Exercise A>
Answer these questions from the comment thread, one line per answer, marking each answer (i), (ii) or (iii) to match.
(i) For what two reasons did the cult take long breaks between publishing the magazine?
(ii) What happened to thordora's shrink?
(iii) What does Gabriel... say that bromac needs?
Exercise B> Return, word for word, the part of the comment thread starting with "The cult I grew" and going on through "of the magazine.".
Exercise C> Summarize the comment thread in two sentences.

Exercise passage>


    a.

  2. Gabriel... says:

    The cult I grew up in would take long breaks between publishing the magazine… sometimes it was to raise money so they could continue publishing, but also to reevaluate the message and content of the magazine.

    This was the dinosaur age, the kids who raised me knew as much about what was really going on in the world as a blind and deaf Amish kid trying to rebuild an engine. They were getting most of their information from books printed in China, or from people who thought exactly like they did.

    So their message was a little warped… and they couldn’t figure out why no one else could see what they saw.

    “decentralization” is to be in charge, without being the person who has their door kicked open by the police. It’s having your name on the board of an organization — which you probably started — which runs all kinds of organizations, which have splintered off others…

    If things get screwed up you just point to the board and say something to the cops like “I was just one of twelve people, I did what I could.” Then you go off and join the board of one of the other organizations.

    All of which is a cute way of saying no one’s in charge, except everyone takes orders from you.

    As always Little Sister, these are my interpretations of memories and discussions… so don’t be taking this post as gospel.

  3. thordora says:

    My shrink had a heart attack, so I am shrinkless at the moment. And no, I didn’t give her the heart attack, oddly enough. 🙂

    considering all this, what made you want to go into journalism? A need to right their errors, tell the real stories?

  4. bromac says:

    I am always so intrigued by talk of the cult. I can’t imagine.

    You’re a survivor.

  5. Gabriel... says:

    Hi bromac (you need an avatar)… the cult was definitely intriguing. I don’t talk about it a lot because it was something which happened around me… it was my life because the people who raised me created and participated fully in it, and its rules applied to me, but I wasn’t involved in creating it or deciding on its philosophical course. So writing about the actual cult doesn’t entirely make sense in the context of my recovery.

Entries provided>

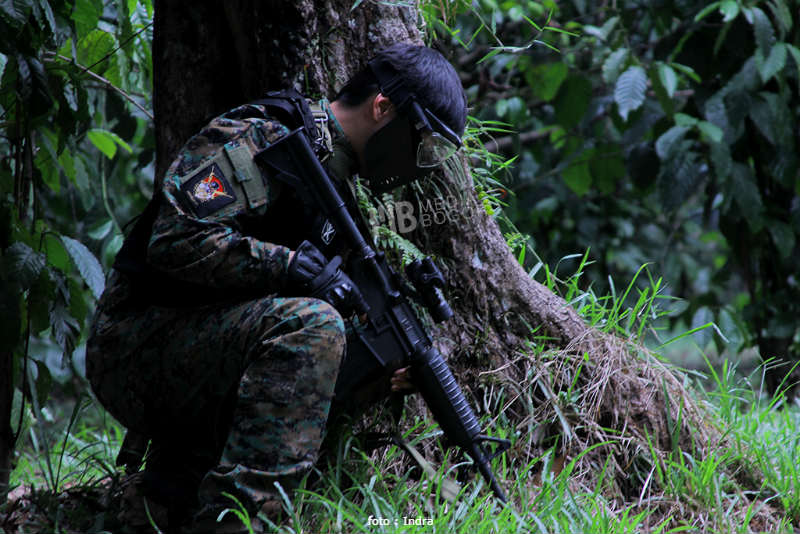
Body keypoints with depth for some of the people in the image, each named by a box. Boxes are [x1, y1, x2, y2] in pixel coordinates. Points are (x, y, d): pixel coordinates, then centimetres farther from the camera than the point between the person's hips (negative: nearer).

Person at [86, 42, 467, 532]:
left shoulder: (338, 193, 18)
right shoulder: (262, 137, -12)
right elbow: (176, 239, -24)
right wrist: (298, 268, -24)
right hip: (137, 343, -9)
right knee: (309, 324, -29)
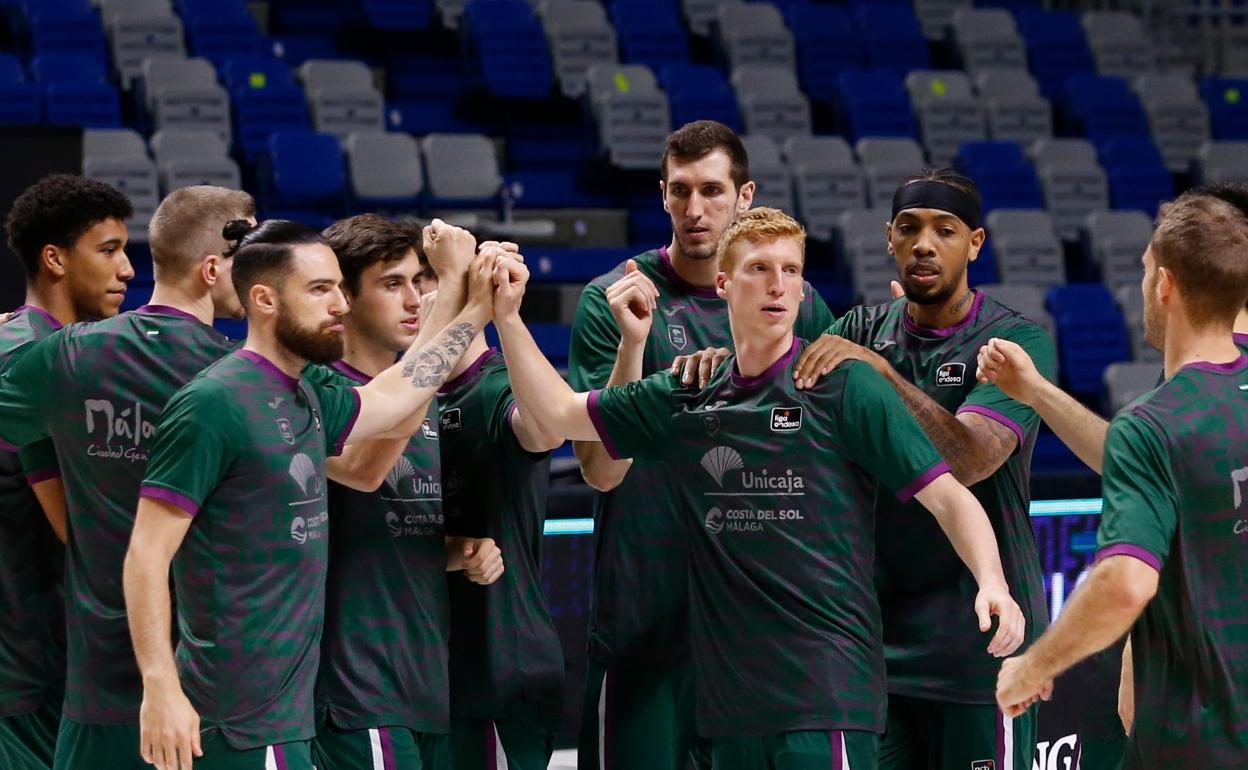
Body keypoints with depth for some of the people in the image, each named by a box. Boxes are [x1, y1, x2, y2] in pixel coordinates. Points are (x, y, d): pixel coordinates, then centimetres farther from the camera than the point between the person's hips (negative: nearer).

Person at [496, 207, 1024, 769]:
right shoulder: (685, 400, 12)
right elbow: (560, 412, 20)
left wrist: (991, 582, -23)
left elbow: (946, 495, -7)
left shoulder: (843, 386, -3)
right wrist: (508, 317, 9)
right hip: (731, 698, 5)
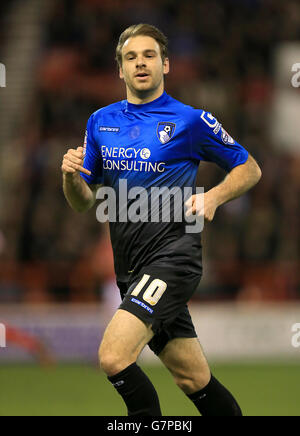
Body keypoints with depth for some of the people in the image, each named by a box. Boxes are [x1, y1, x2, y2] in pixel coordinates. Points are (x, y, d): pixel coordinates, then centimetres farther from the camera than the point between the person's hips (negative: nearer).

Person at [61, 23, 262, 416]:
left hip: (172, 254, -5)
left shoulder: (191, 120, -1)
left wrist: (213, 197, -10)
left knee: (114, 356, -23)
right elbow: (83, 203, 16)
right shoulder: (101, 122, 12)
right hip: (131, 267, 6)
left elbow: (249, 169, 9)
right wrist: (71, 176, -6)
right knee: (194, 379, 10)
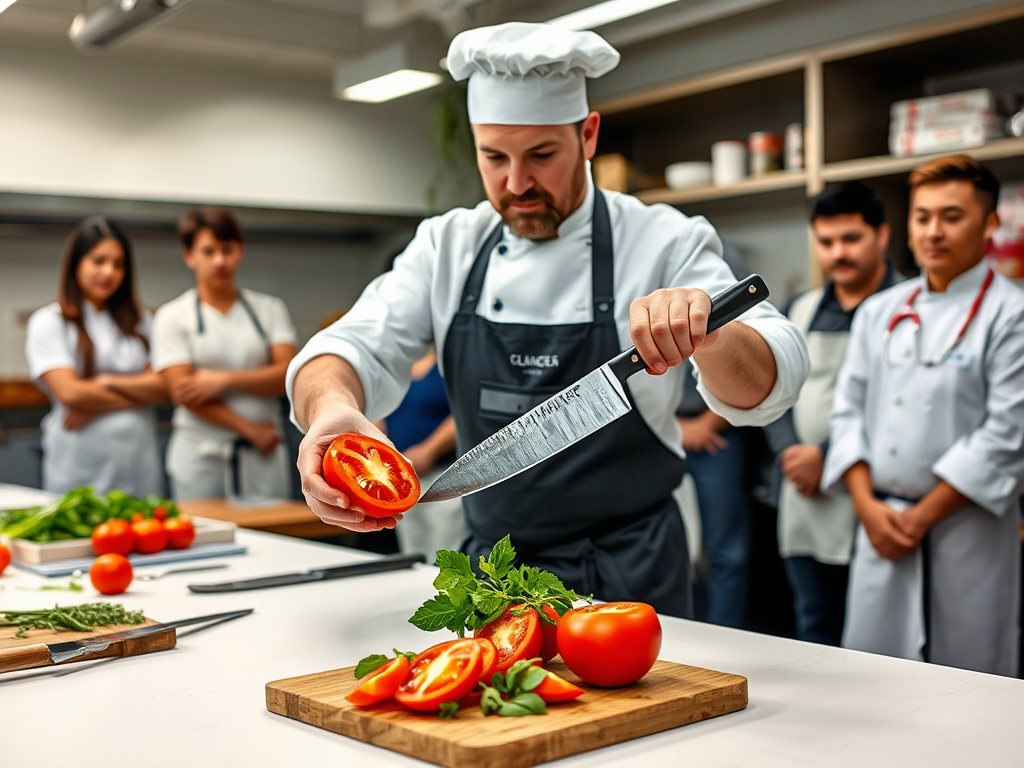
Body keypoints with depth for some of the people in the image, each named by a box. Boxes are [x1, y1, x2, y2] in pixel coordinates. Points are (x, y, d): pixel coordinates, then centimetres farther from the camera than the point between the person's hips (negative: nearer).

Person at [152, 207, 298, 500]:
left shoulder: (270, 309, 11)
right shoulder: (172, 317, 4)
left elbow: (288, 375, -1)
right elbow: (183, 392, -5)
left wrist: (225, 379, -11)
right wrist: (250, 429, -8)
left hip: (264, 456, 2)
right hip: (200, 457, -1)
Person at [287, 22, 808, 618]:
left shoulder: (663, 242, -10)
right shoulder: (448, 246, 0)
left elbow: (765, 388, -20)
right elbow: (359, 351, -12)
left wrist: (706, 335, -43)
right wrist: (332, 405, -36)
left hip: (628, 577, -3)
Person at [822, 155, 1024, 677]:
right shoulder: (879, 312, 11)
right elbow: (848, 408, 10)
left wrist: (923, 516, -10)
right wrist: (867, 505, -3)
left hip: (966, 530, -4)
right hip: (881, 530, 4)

---

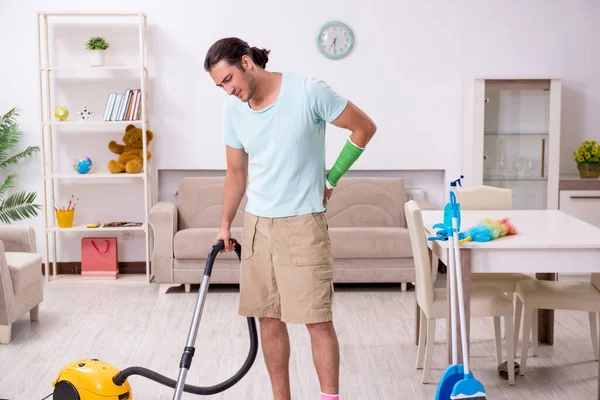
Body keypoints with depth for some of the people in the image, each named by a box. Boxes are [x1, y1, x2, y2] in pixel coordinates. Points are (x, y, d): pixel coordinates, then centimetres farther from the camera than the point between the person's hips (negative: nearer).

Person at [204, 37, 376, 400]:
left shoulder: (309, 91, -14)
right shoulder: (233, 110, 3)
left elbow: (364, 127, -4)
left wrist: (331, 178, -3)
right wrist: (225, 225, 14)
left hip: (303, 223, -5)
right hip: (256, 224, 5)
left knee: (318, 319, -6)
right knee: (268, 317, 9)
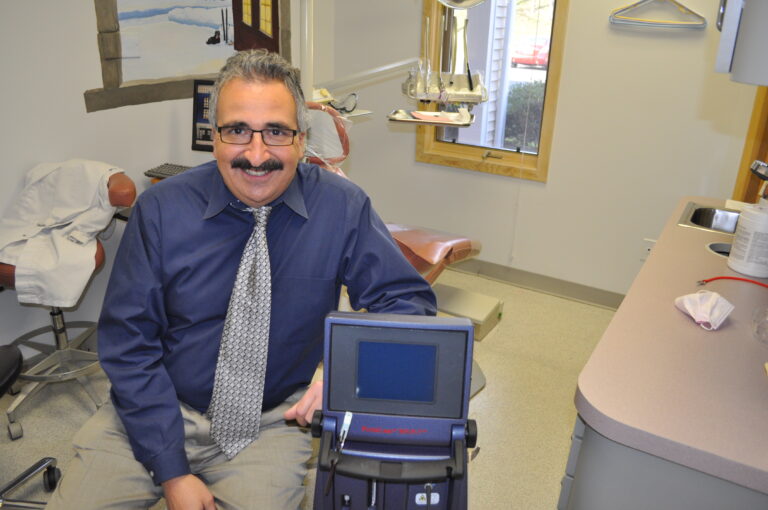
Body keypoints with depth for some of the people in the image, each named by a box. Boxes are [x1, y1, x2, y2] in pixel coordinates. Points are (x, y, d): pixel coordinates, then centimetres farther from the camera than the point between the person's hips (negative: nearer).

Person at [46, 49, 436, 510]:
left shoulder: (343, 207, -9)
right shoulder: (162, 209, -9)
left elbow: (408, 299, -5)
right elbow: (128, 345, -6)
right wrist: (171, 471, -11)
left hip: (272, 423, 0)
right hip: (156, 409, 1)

* * *

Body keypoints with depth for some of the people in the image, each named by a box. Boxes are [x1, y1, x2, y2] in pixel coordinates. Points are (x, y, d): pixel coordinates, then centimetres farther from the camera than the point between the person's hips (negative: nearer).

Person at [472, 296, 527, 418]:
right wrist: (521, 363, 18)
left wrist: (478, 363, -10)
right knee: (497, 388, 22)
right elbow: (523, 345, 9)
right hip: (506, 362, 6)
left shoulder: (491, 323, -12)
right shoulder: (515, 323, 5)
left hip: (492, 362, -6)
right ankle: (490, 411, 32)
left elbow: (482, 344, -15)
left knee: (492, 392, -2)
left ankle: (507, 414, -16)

Response area A>
(i) To raise money so they could continue publishing, and to reevaluate the message and content of the magazine.
(ii) The shrink had a heart attack.
(iii) An avatar.

Response area B>
The cult I grew up in would take long breaks between publishing the magazine… sometimes it was to raise money so they could continue publishing, but also to reevaluate the message and content of the magazine.

Response area C> Gabriel... describes a cult that paused its magazine to raise money and reevaluate its message, says the people who ran it got most of their information from books printed in China or from like-minded people, and explains "decentralization" as being in charge without having one's door kicked open by the police. Other commenters mention a shrink's heart attack, ask what led to journalism, and call the cult intriguing, and Gabriel... replies that writing about the actual cult doesn't entirely make sense in the context of recovery.